After attending the first two days of our fundraising training in Mexico, one pastor felt very convicted that the Holy Spirit was calling him to teach Matthew 6, “Giving: A Matter of the Heart”.

This godly man was the pastor of a small church in an extremely poor barrio outside Ensenada in Baja California. When he returned home, he asked the children’s ministry to teach Matthew 6 in their classes. The pastor wanted the entire church—from the adults hearing his sermon through the children’s evening program—to study Matthew 6.

They accepted the challenge and quickly created some wonderful lessons for their children. The pastor preached his sermon. The last worship song ended, and the service concluded.

Apparently, for at least one time in the history of humanity, adult service ended before the children’s classes did. 😊

The pastor made his way to his child’s room where they were finishing the lesson with an activity that would drive the point home. The obvious response activity for such teaching was to actually collect an offering from the children. About fifteen kids, ages ten through twelve, were sitting around a large table.

As the little collection basket began to make its way around, the girls and boys were digging into their pockets for some change. The pastor noticed one boy at the far end of the table standing up with both pockets out and no money.
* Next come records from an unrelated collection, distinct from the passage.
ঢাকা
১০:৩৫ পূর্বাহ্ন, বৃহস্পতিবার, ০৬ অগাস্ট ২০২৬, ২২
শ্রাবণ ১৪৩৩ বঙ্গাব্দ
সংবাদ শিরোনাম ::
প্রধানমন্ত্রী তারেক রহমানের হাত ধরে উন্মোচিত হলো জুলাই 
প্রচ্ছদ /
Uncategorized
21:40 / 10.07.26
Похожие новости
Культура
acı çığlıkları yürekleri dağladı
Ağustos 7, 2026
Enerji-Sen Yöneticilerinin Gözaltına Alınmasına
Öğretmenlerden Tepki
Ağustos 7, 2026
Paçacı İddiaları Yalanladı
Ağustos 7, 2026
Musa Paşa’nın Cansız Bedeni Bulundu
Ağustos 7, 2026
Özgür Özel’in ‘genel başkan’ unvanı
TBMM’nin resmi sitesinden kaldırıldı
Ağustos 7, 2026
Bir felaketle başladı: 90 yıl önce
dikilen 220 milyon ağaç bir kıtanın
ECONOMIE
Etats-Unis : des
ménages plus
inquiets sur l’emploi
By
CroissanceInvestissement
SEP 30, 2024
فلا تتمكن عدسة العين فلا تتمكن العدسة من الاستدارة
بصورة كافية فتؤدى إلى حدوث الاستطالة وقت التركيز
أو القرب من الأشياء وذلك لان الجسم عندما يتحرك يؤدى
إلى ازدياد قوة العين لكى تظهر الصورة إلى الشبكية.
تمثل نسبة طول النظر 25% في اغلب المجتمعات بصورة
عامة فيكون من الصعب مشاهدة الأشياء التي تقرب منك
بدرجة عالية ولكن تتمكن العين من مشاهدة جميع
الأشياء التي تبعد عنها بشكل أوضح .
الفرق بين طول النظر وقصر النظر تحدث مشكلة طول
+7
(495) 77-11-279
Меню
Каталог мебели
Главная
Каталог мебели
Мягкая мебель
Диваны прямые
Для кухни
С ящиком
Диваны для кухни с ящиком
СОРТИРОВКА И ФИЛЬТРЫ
He looked embarrassed as the basket came his way.

Just before the basket came by, he got a delighted look on his face, reached into his shirt pocket, took out his one stick of gum, and put it into the basket. It was all he had. 

The pastor shared that story the next day, and tears flowed when we heard him say, “I believe that stick of gum was the finest offering God received anywhere in the world last night.” The little boy gave all he had.

He stands with the wealthy King and lowly widow all expressing their extravagant love for God.